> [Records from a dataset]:
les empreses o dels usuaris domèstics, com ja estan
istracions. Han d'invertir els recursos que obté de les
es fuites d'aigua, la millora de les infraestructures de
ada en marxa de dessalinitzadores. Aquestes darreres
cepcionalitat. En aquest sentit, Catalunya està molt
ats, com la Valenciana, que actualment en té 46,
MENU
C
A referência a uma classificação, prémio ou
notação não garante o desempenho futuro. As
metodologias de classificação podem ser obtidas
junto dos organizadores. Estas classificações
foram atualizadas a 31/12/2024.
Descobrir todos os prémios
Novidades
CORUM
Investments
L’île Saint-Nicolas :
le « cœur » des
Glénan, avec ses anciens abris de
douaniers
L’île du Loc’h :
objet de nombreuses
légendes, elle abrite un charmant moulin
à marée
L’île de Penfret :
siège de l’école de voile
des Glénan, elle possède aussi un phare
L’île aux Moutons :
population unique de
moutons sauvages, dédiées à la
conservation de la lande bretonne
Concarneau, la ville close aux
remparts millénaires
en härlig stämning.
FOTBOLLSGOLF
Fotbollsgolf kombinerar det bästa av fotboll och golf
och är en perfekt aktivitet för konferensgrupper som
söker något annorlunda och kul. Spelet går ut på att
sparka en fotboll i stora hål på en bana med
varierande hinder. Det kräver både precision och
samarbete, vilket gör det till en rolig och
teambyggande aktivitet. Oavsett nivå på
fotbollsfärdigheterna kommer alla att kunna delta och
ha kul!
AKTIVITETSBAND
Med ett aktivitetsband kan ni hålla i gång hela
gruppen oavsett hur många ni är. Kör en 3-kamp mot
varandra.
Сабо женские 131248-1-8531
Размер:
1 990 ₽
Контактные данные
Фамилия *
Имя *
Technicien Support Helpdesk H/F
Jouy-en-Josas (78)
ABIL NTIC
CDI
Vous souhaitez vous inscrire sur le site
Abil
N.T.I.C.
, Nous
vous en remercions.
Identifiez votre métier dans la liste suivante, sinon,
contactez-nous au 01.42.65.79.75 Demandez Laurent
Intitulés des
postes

> [Exercise]:
Report all lines of the data above that include the string "vous".

> [Expected output]:
Vous souhaitez vous inscrire sur le site
vous en remercions.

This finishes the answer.